• TEXT FOR ANALYSIS
▶

We were at a 1980s-themed 30th birthday, and the 30-year-olds all looked fabulous, a pastiche of Day-Glo and Flashdance and fluorescent tutus and diligent crimping. Meanwhile, those of us who had been around that particular block the first time were looking a little less perky.

It’s disorientating when a decade of your adult life gets transmuted into a party theme. If you had asked me then how the era would translate retrospectively, how it might all boil down into an evening’s entertainment, I’d have thought you’d been hitting the Cinzano a bit too hard. Why, I would’ve asked, would anyone want to revive a decade of unemployment and recession, of dizzying interest hikes and cheese mountains and milk lakes? Not to mention the shuddering mail boat to England and mad fares to America, where you hid out in Brooklyn, sweeping the floor in a diner hoping that the immigration man didn’t come in looking for his eggs easy-over.

I spent most of the 1980s waiting for buses that never appeared. I swear it rained for 10 years. You had to walk all the way to the end of George’s Street for a decent embattled feminist with a perm to give you a prescription for the pill, and no sooner had you heard the faint melody of sexual freedom on the damp air than those damn advertisements started pounding out of your television set.

A plague was on its way and if you’d had the temerity to share your bed with anything livelier than your hot-water bottle you were as dead as a Chernobyl daffodil. And to add insult to injury, the whole shebang was played out against a backtrack of REO Speedwagon.

The birthday girl was very lovely. She’d been wrapped in swaddling for a chunk of the 1980s and probably been rocked to sleep by the Eurythmics – it was entirely understandable that she might want to locate her birthday party in its tendrils.

Later, after we left, we walked across the city, breath frosting, sky black.

Earlier that afternoon, the same city streets had hosted marchers, protesters, a candle-wielding infantry.

Funny, decades march on, years fly, hours seem like minutes, the analogies are endless – but some things, it seems, never change.

From Granard to Galway, the news is as pig-swill awful as it was 20 years ago and our anger, it seems, has not diminished. There remains an overwhelming urge to grab the State by the lapels, pull its ragged fingernails from its mouth, compel it to live up to its duty.

But we’ve watched this mime show before.

There are still impoverished students and frozen pensioners; now, there’s also a nonsensical national debt that will be each and every one of our epitaphs. But this last week or so, man, that’s really taken the biscuit.

We may have acquired our credit cards, our half-built haciendas, our crucifying mortgages and our iPhones – but unfortunately we haven’t managed to shake off the ignominy.

Maybe this time will be different, maybe this time we will be allowed to grow up. Maybe this time we’ll gnaw through the shackles.

And maybe, one day, our offspring can have themed parties that don’t feel like a grim reminder of how our world keeps repeating itself.

◀

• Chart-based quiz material
▶

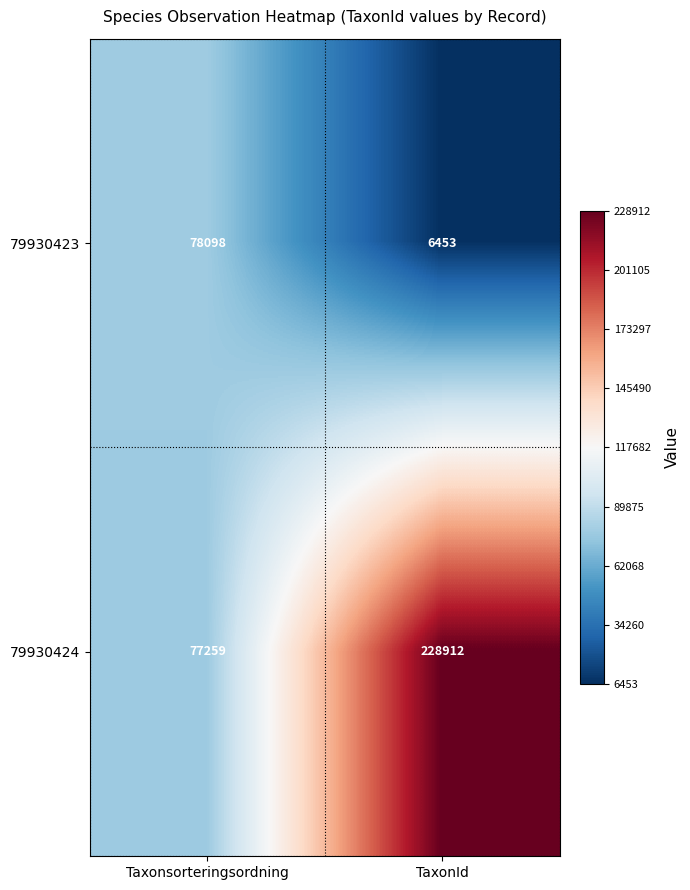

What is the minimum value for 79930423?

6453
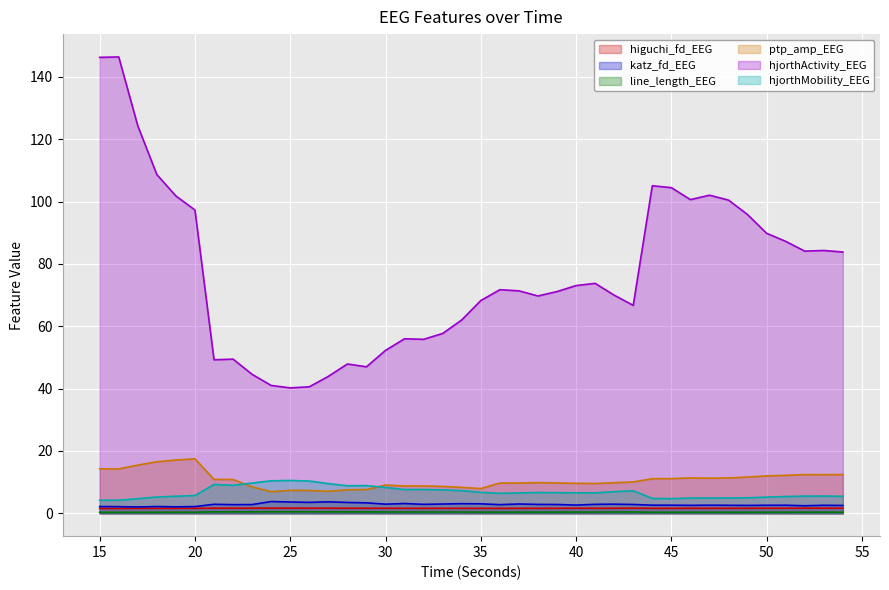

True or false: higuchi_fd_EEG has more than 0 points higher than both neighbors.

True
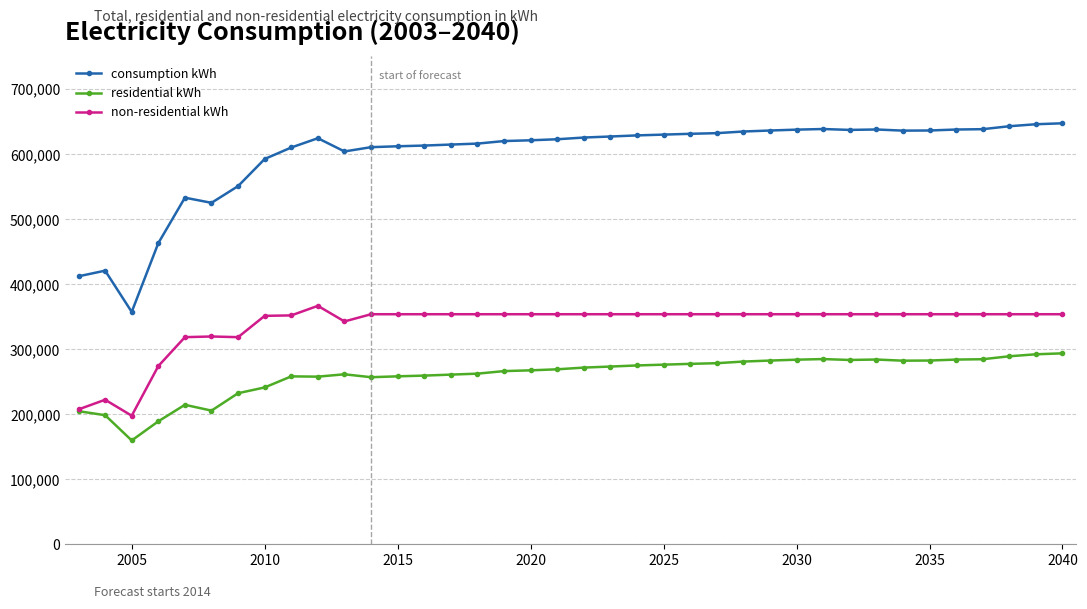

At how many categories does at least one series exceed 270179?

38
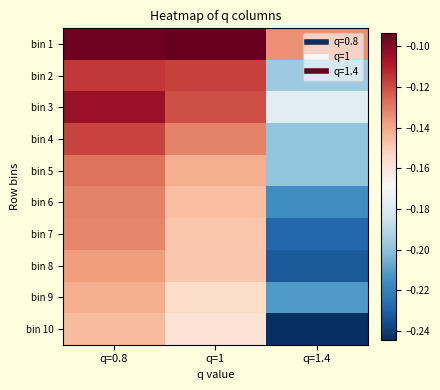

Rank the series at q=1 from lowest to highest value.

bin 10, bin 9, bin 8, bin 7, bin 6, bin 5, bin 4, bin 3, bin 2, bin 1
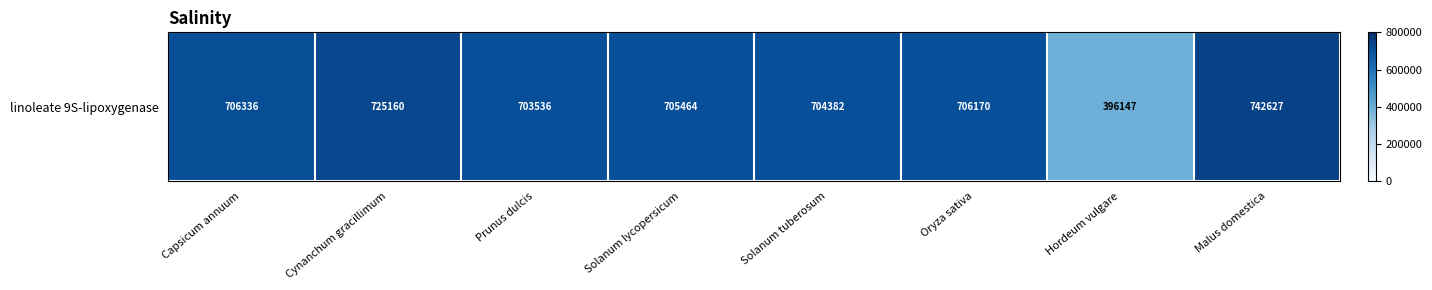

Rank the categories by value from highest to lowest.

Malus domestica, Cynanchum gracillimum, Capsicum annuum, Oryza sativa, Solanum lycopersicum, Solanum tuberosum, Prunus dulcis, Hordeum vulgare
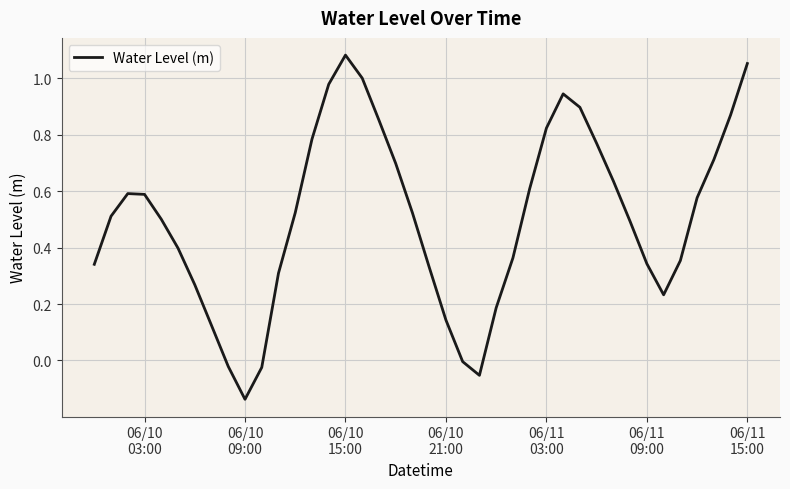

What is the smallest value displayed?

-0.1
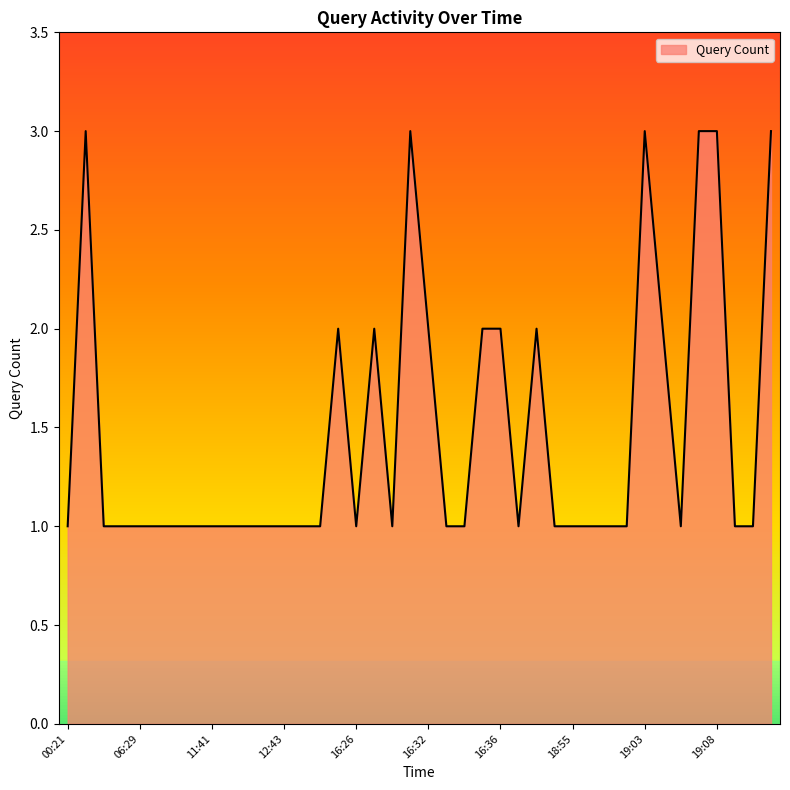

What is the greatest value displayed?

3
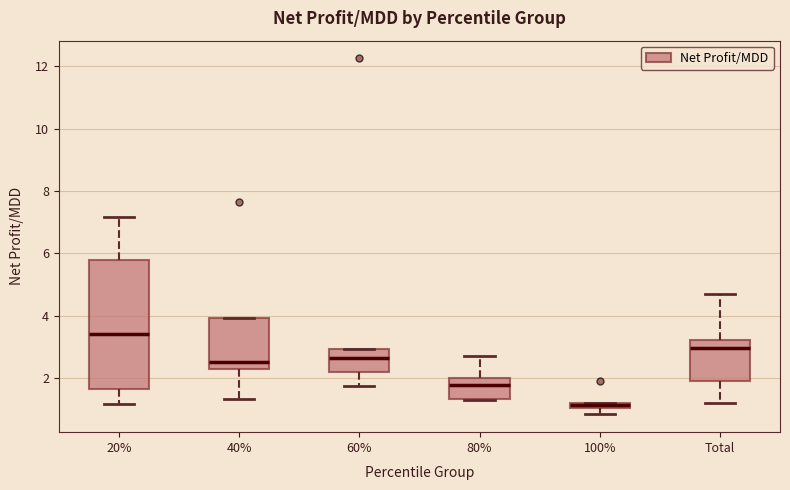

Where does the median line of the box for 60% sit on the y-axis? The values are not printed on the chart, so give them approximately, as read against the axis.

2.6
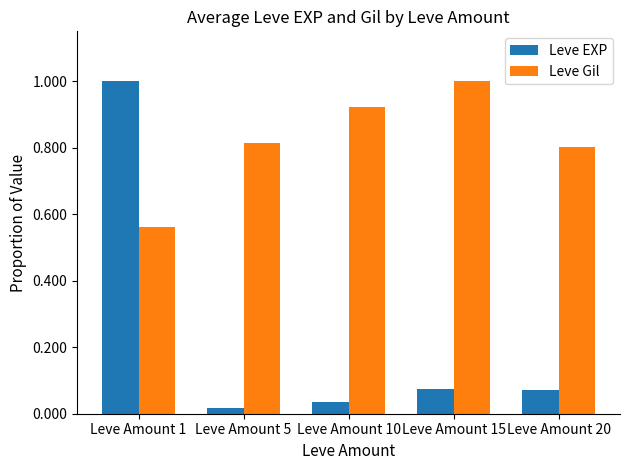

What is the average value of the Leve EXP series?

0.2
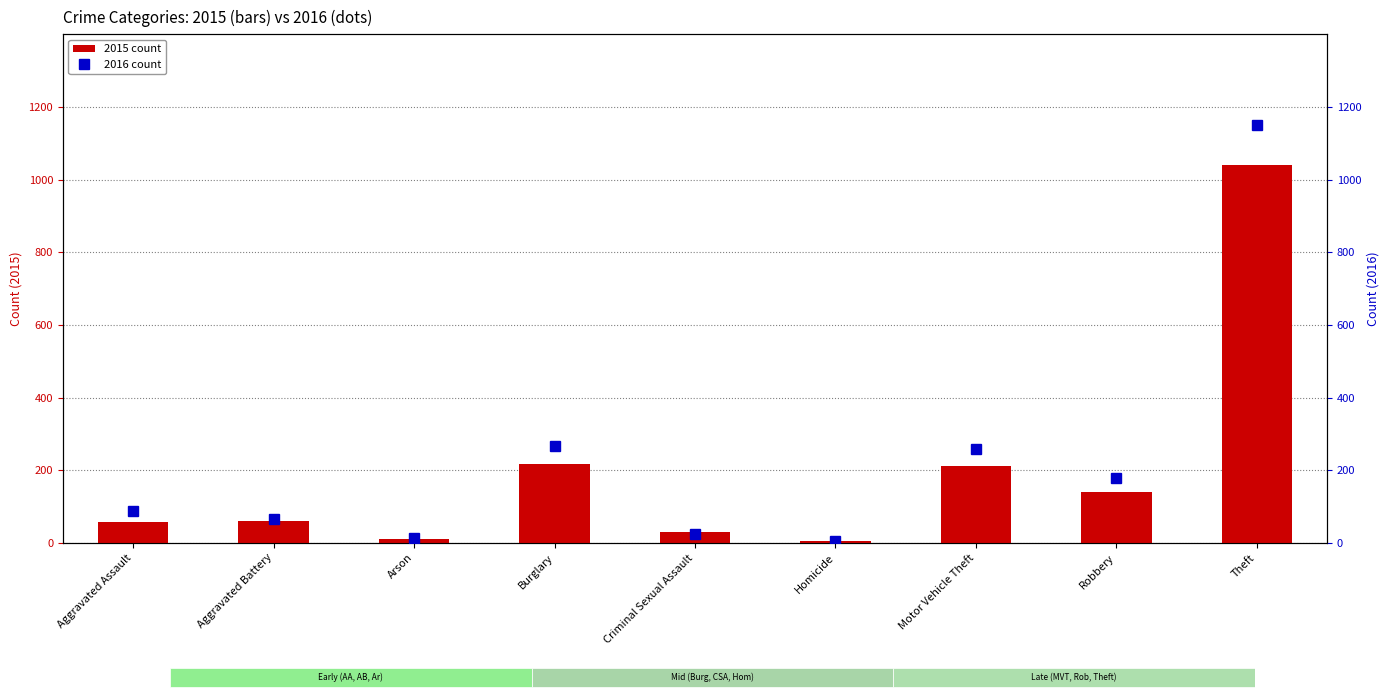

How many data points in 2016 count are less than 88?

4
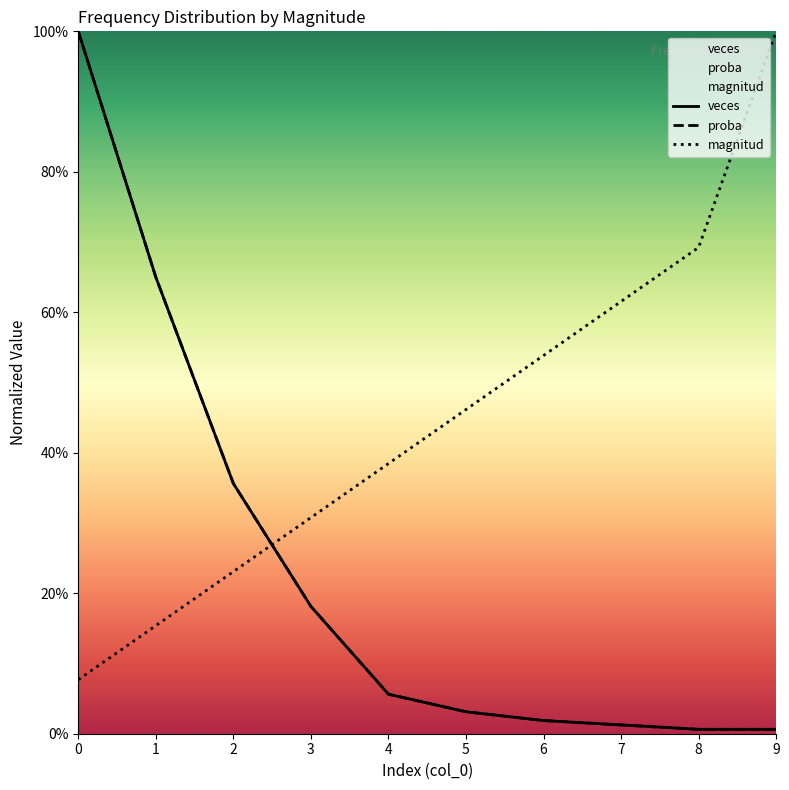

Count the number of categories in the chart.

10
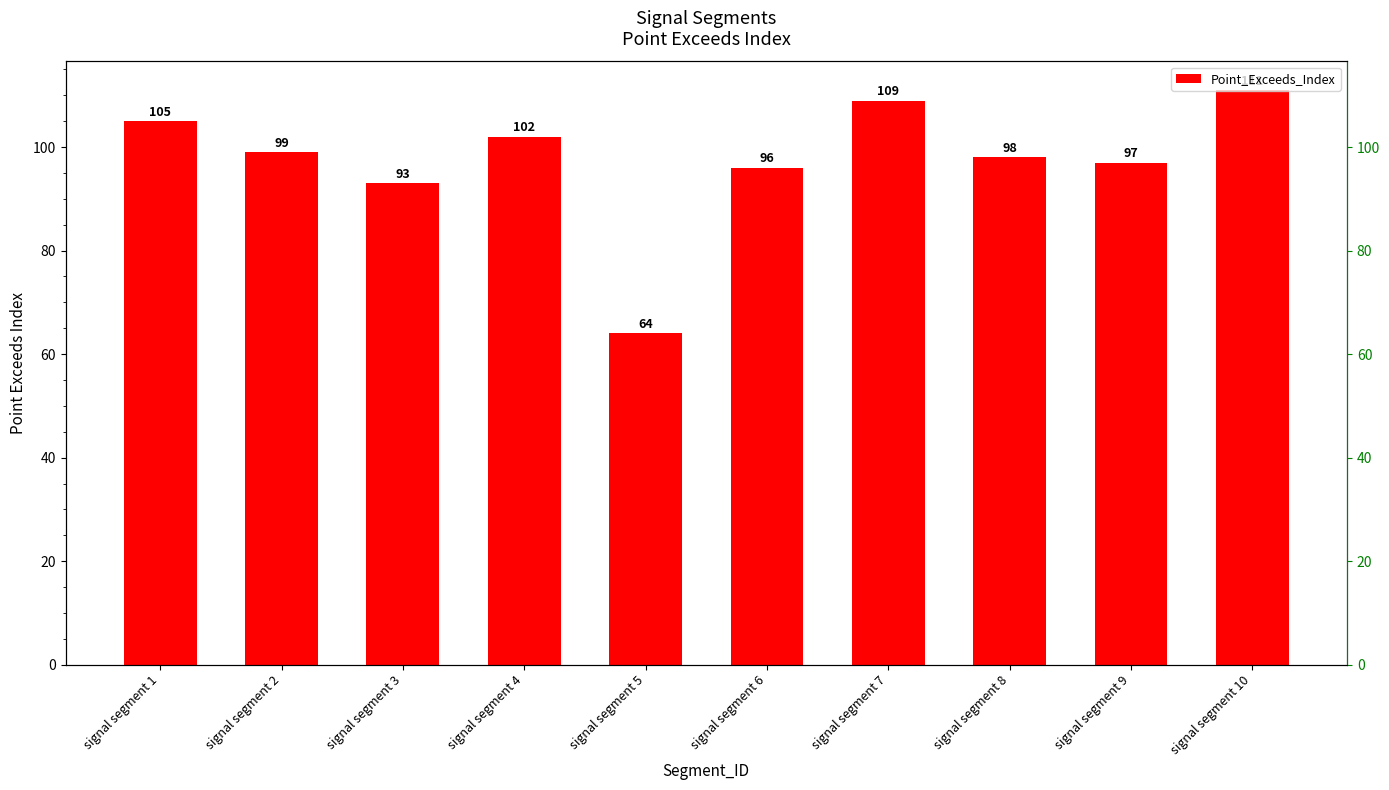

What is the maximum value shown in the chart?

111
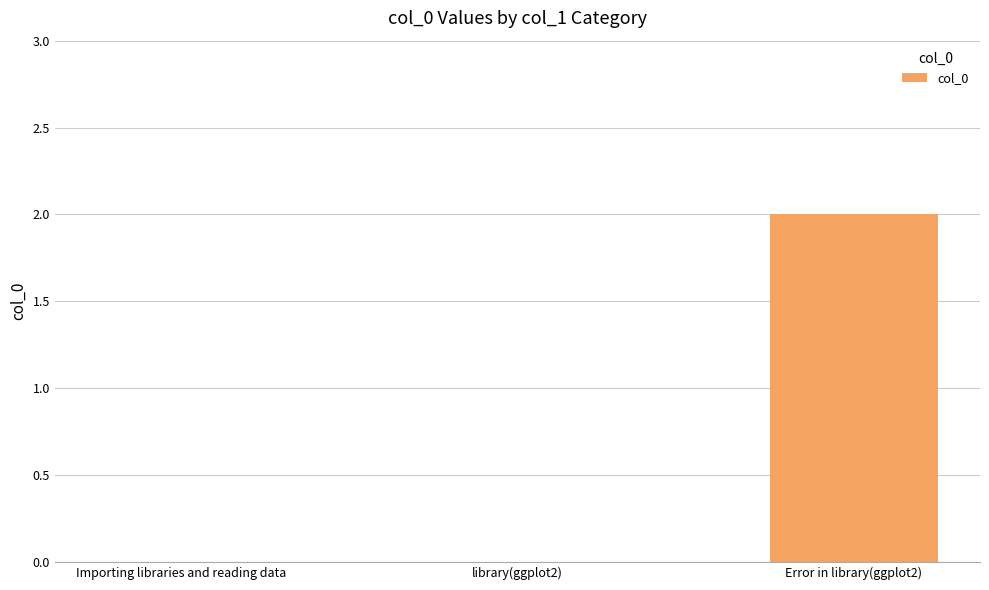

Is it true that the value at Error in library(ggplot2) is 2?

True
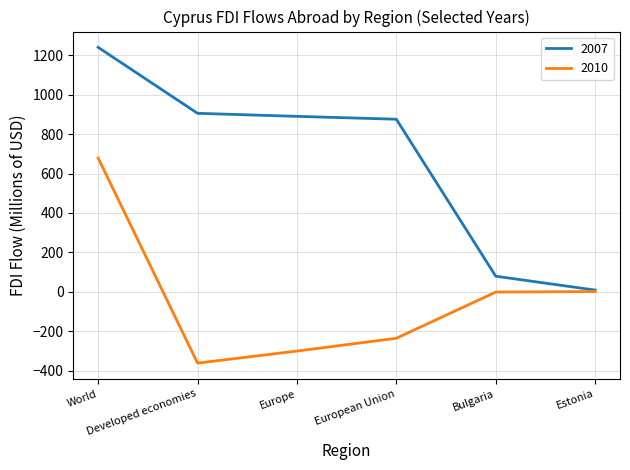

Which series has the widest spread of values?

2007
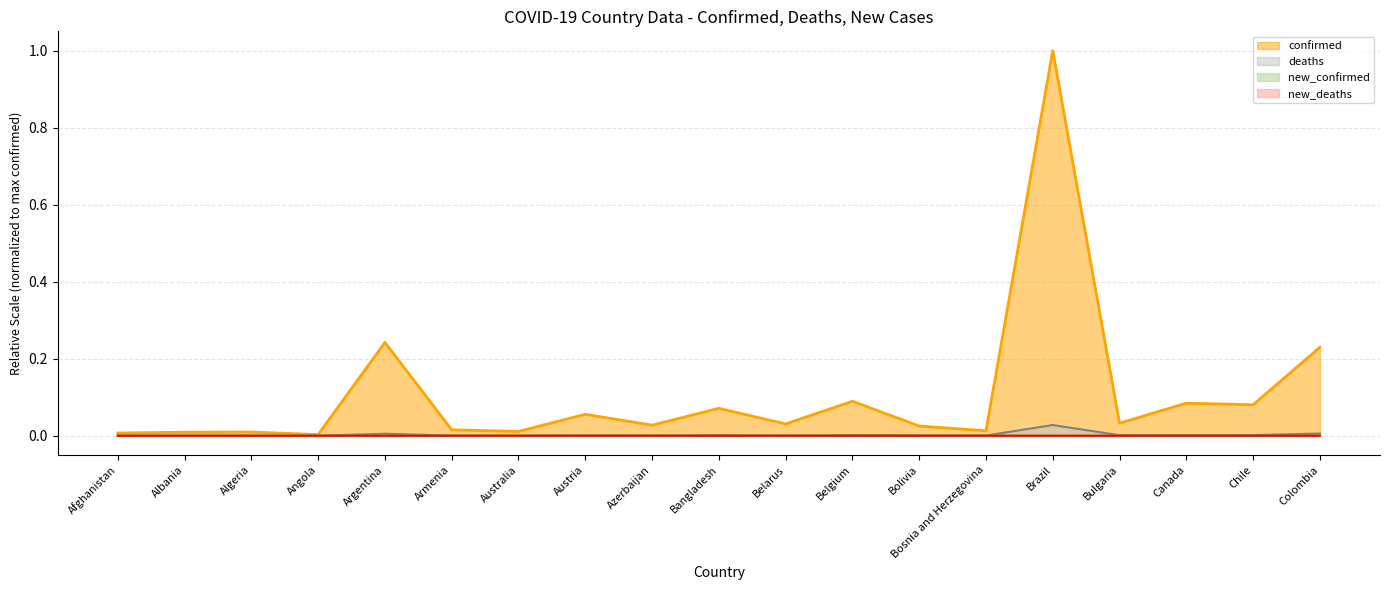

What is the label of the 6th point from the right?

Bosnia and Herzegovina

◀

• LIST OF TASKS
1) Reproduce a passage from the column on the 1980s-themed party verbatim: begin at the words "The birthday girl" and stop after the words "seems, never change.".
2) Answer these questions using the column on the 1980s-themed party:
(a) Which birthday was the 1980s-themed party celebrating?
(b) How far did one have to walk to get a prescription for the pill?
(c) Whom had the city streets hosted earlier that afternoon?
3) Render this sentence from the column on the 1980s-themed party in Spanish: "I spent most of the 1980s waiting for buses that never appeared."
None of the material above is required for the work here.

• SOLUTIONS FOR EACH TASK
1)
The birthday girl was very lovely. She’d been wrapped in swaddling for a chunk of the 1980s and probably been rocked to sleep by the Eurythmics – it was entirely understandable that she might want to locate her birthday party in its tendrils.

Later, after we left, we walked across the city, breath frosting, sky black.

Earlier that afternoon, the same city streets had hosted marchers, protesters, a candle-wielding infantry.

Funny, decades march on, years fly, hours seem like minutes, the analogies are endless – but some things, it seems, never change.

2)
(a) A 30th birthday.
(b) All the way to the end of George's Street.
(c) Marchers, protesters, and a candle-wielding infantry.

3) Pasé la mayor parte de los años ochenta esperando autobuses que nunca aparecieron.